O presidente da Associação de Moradores de Barra do Riacho, Paulo Flávio, disse ao Jornal Sindinotícias que o motivo do protesto é porque a empresa Carioca não tem cumprido com a terceira condicionante do Instituto Estadual de Meio Ambiente (IEMA). “Na condicionante fala que a prioridade de mão-de-obra é local. Nós falamos para o IEMA que se esses empreendimentos não gerassem empregos para a população da comunidade a gente não concordaria”.

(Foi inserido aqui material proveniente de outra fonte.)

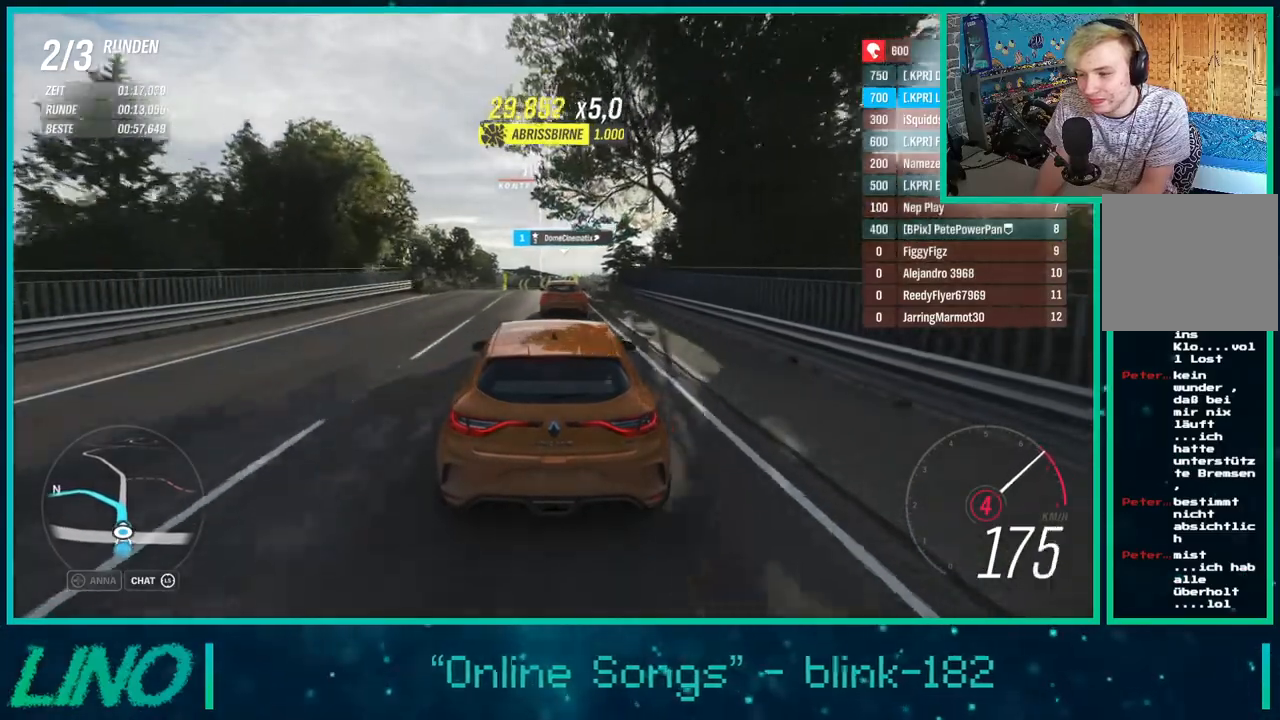
{"buttons": ["R2"], "left_stick": "center", "right_stick": "center", "events": [[333, "X", "down"], [450, "X", "up"]]}
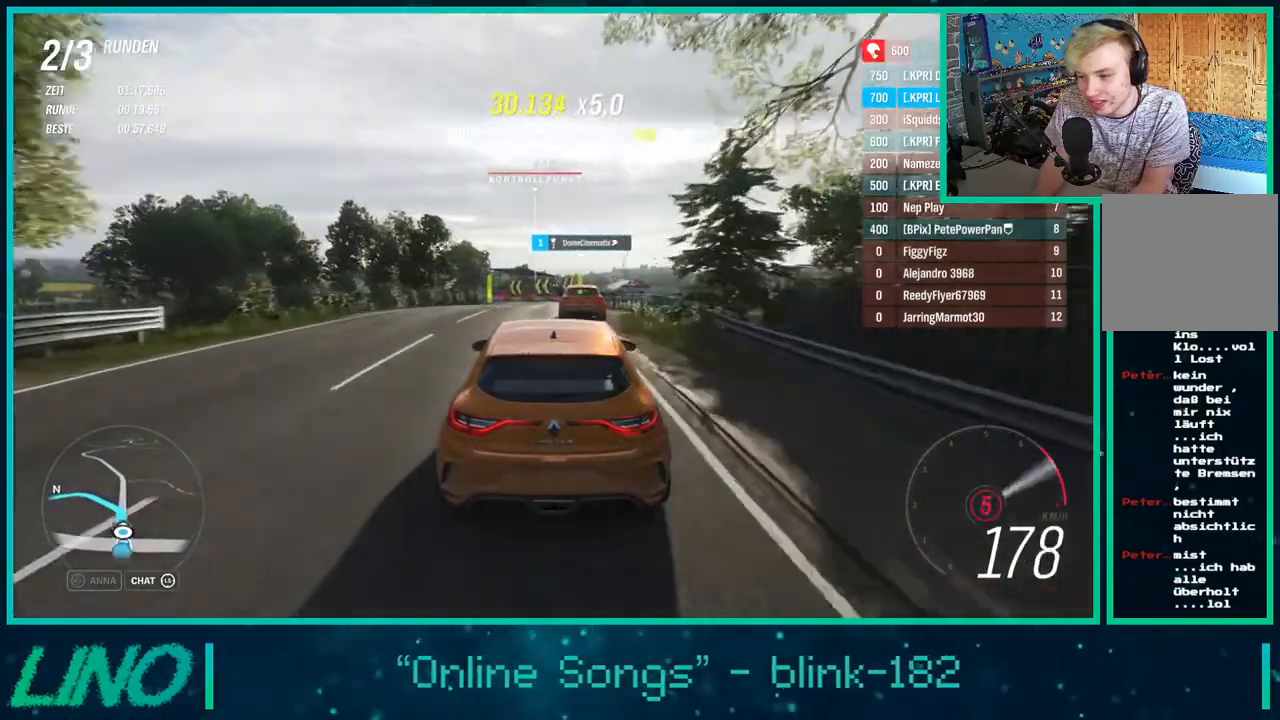
{"buttons": ["R2"], "left_stick": "down-left", "right_stick": "center", "events": [[217, "left_stick", "down-left"]]}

No período de licenciamento ambiental da obra, a comunidade só concordou com o empreendimento diante dessa condicionante porque, segundo Paulo esses empreendimentos trazem muitos problemas para a comunidade. Ele afirma que a Carioca Nielsen tem contratado operários do Rio de Janeiro para tocar as obras de construção do Terminal de Gás da Petrobras.

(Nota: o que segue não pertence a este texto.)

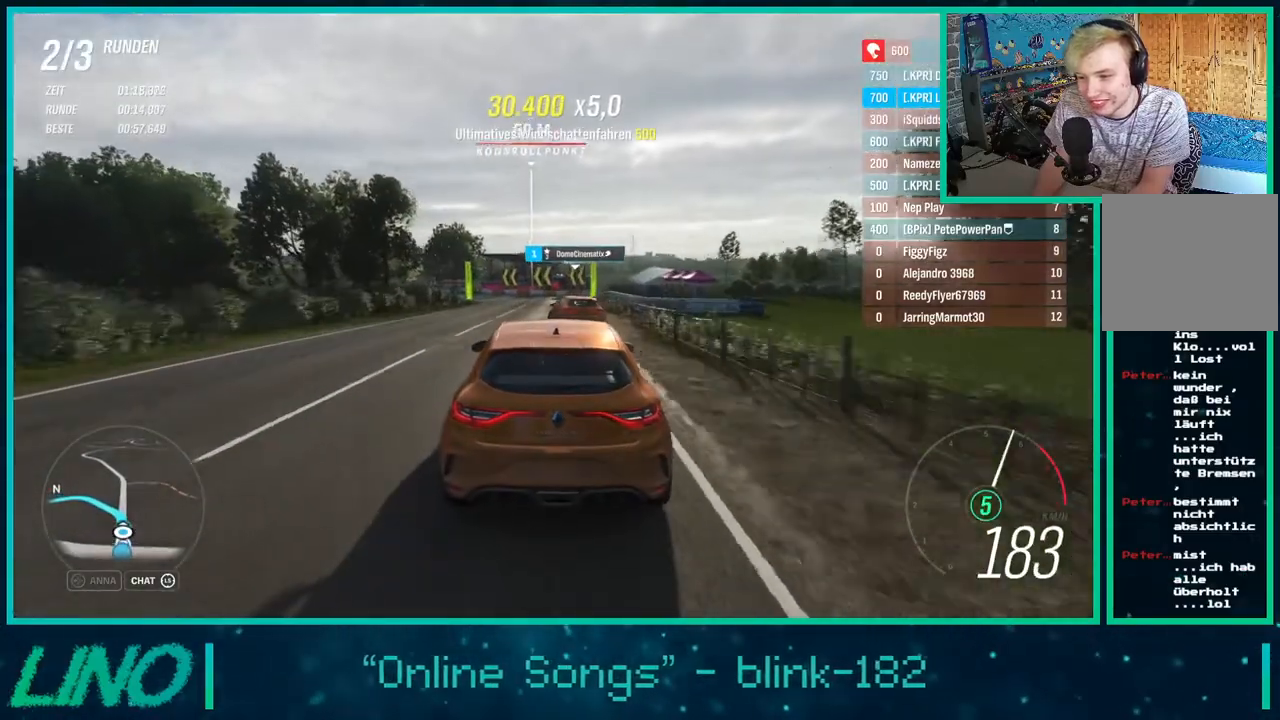
{"buttons": ["R2"], "left_stick": "down-left", "right_stick": "center", "events": [[217, "A", "down"], [217, "X", "down"], [317, "A", "up"], [317, "X", "up"]]}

“A Carioca não demonstrou preocupação com os impactos sociais da região, deixando dezenas de trabalhadores sem emprego na comunidade. Nós não estamos querendo nada de mais. Nós só queremos dignidade”, disse Paulo.
Uma reunião com a comunidade, a Carioca e a Petrobrás foi pré-agendada para hoje (20/02), às 15:30h, ainda sem confirmação. Paulo afirma que o acesso à obra deve continuar impedido até que a comunidade obtenha garantias de que haverá contratação local para execução das obras da Petrobras. Ele diz ainda que essa atitude da empresa seja motivo mais que suficiente para pedir o cancelamento da licença.
Além das reivindicações levantadas pela comunidade, os trabalhadores da construção civil que já prestam serviços para a construtora estão pleiteando o cumprimento da convenção coletiva de trabalho do Sindicato dos Trabalhadores na Indústria da Construção Civil do Espírito Santo (SINTRACONST-ES) e ameaçam paralisar a obra, caso a empresa insista em seguir a convenção do Sindicato dos Trabalhadores da Indústria da Construção Pesada do Espírito Santo, que possui um salário inferior ao da convenção do Sintraconst.